Aber nichts ist schwieriger als das, dies zeigte sich gerade in dieser Verfassungsdebatte. Am Ende stand eine vollig zestrittene SPD, deren Bremerhavener Abgeordnete Karin Tutzek sogar aus der Partei austrat. Bei den Grünen stimmte Walter Ruffler mit den Rechten und kündigte an, er werde bei einem Volksentscheid über die Verfassungsänderung dazu aufrufen, mit „Nein“ zu stimmen.

Dabei sollte an der Verfassung im wesentlichen nur diese Einstimmigskeits-Klausel geändert werden. Der Widerstand dagegen zeigte exemplarisch, warum Verfassungsänderungen in Bremen bisher so schwer waren. Lange hatte der Parlamentsausschuß über die Formulierung neuer Staatsziele beraten - ohne Ergebnis. Die FDP hatte versucht, die „Wirtschaftskammer“ aus der Landesverfassung zu streichen - und war am Widerstand der SPD gescheitert. Substantielle Änderungen, die der Grüne Mützelburg gestern noch einmal ansprach, wurden schnell auf später vertagt, weil in keiner Fraktion darüber ein Konsens erzielt werden kann: ob nämlich die Zahl der Abgeordneten reduziert werden sollte und wie die staatlichen Kompetenzen dezentralisiert werden könnten,

So blieb die Frage, die Hürde für Verfassungsänderungen auf eine 2/3-Mehrheit zu senken.

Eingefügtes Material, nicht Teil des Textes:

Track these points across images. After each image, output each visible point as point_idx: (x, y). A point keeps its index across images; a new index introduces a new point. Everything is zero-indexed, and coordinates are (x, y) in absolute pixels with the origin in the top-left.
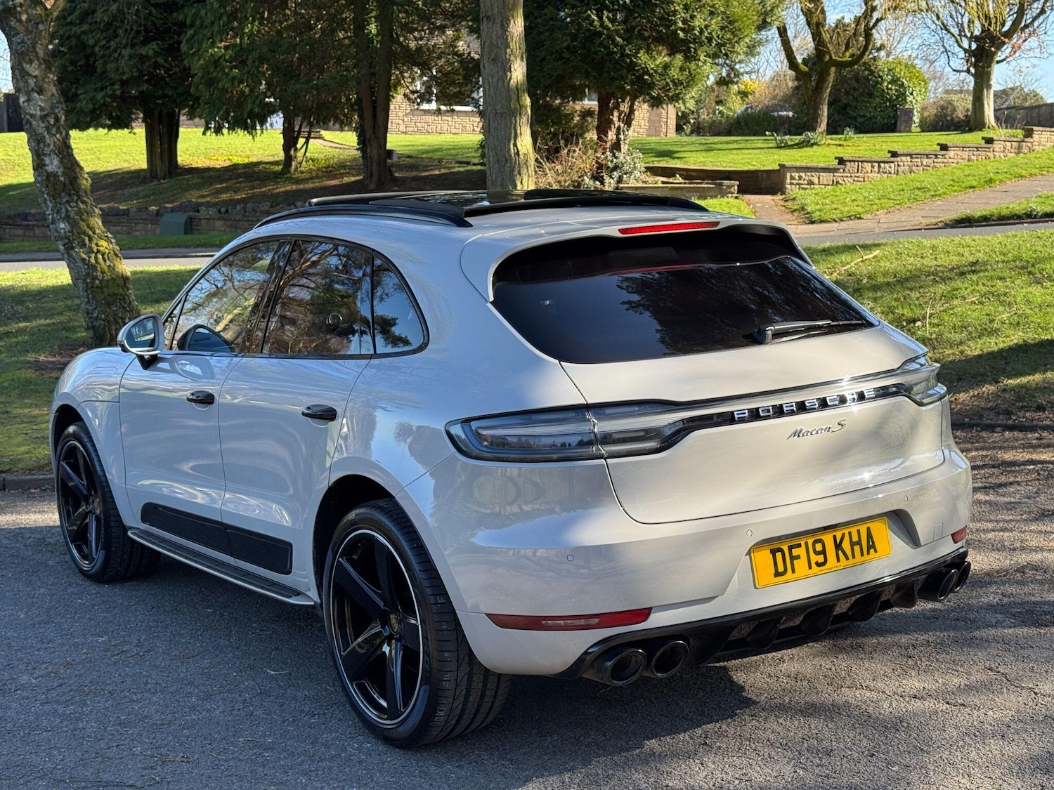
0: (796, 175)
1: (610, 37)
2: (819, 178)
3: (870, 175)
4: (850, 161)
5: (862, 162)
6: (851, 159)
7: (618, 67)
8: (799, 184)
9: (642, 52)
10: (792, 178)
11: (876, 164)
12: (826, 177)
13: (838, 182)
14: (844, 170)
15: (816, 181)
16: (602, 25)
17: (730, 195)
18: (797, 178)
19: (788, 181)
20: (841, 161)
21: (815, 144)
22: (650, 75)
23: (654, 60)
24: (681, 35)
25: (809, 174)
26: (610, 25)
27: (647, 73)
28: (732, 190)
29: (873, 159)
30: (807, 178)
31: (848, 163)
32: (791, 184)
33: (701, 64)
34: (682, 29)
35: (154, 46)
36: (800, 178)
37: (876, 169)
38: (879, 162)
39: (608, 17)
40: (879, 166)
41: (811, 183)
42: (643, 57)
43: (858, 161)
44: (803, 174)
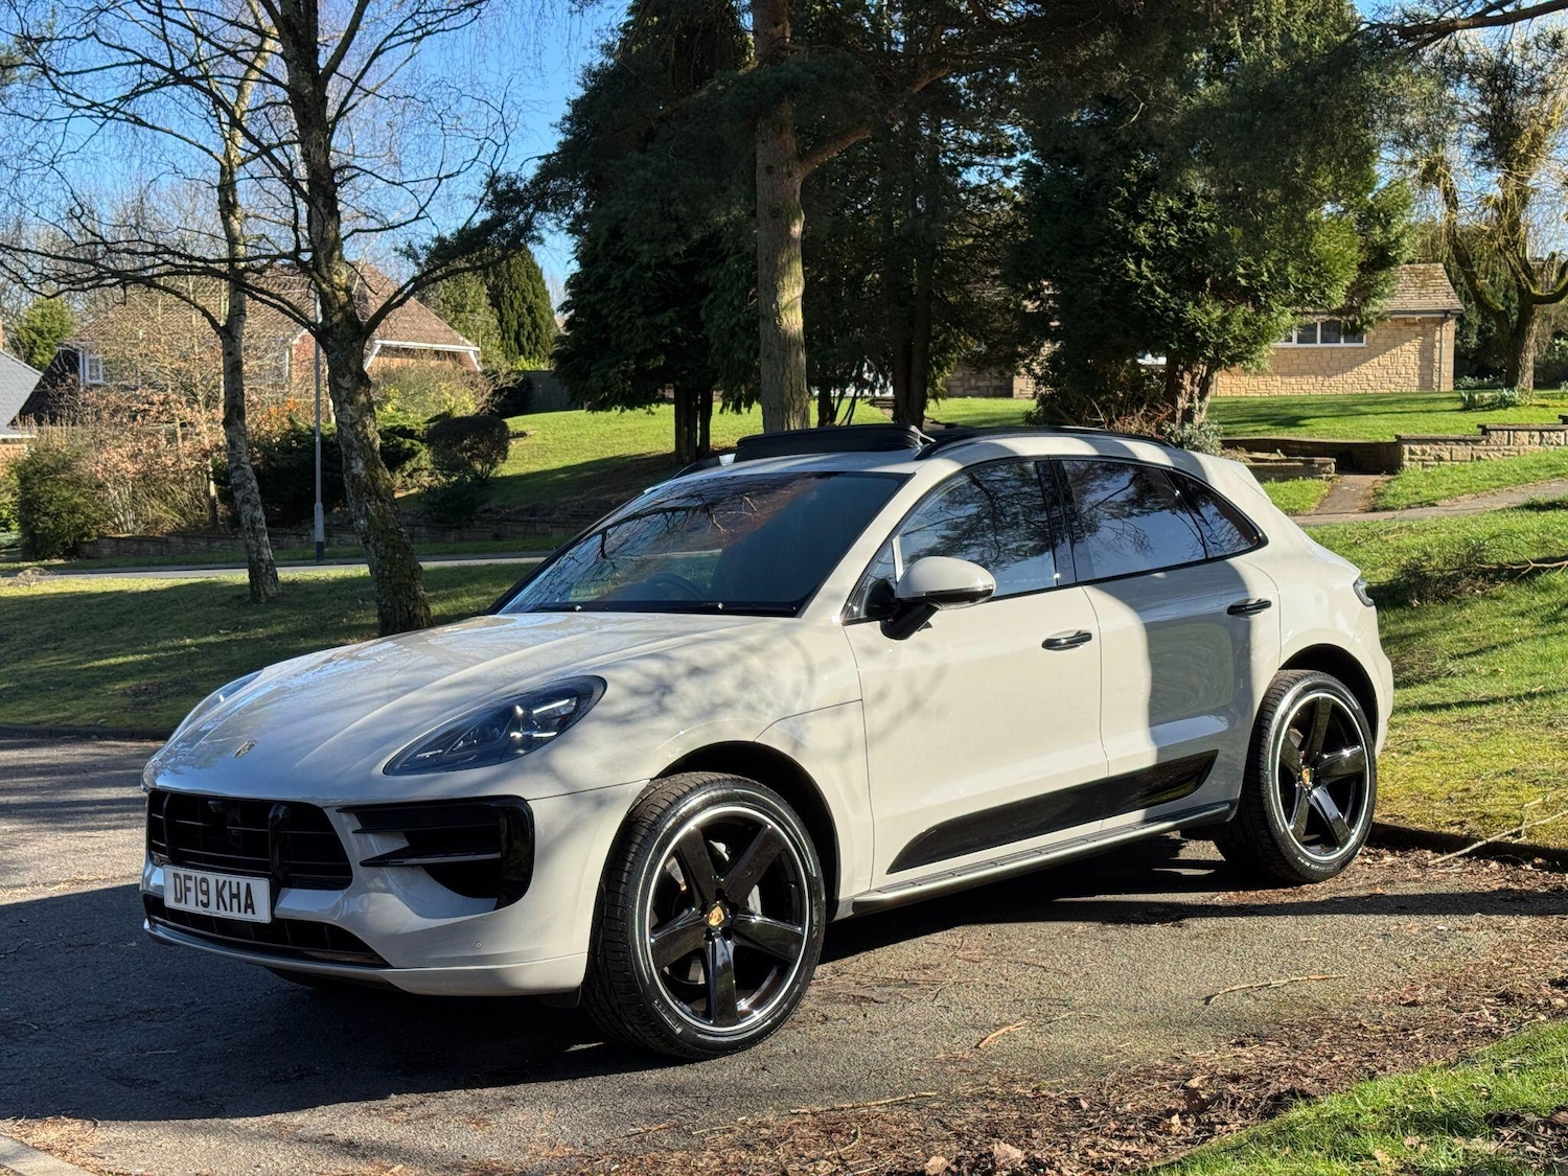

Dagegen sprachen sich vehement und mit viel Volks-Rhetorik die beiden rechten Gruppen in der Bürgerschaft aus, die damit die Chance, mit ihren Stimmen Veränderungen blockieren zu können, verlieren würden. Dagegen war auch Walter Ruffler von den Grünen.

Einen erheblichen Teil der Debatte aber bestrittenen die Bremerhavener, die quer durch alle Ampel-Parteien dagegen sind: Wenn nur 25 Abgeordnete eine Verfassungsreform verhindern können, dann wären dabei die 20 Bremerhavener Abgeordneten überstimmbar. Sie hatten sich mit Mühe davon überzeugen lassen, daß es ein „Bremerhavener Vetorecht“ in einer Landesverfassung nicht geben könne. Kompromiß sollte sein, daß alle Verfassungsänderungen, die den Status von Bremerhaven tangieren, nur einstimmig beschlossen werden dürfen. Dieser Kompromiß war von der CDU formuliert worden und wurde von den Ampel-Fraktionen mitgemacht - nur die Bremerhavener Abgeoreneten von SPD und Grünen enthielten sich dann dennoch der Stimme.

Wenn es über diese Verfassungsreform im Parlament keine Einstimmigkeit gibg, bleibt nur der Weg über einen Volksentscheid - am 16. Oktber soll der, parakllel zur Bundestagswahl, stattfinden. K.W.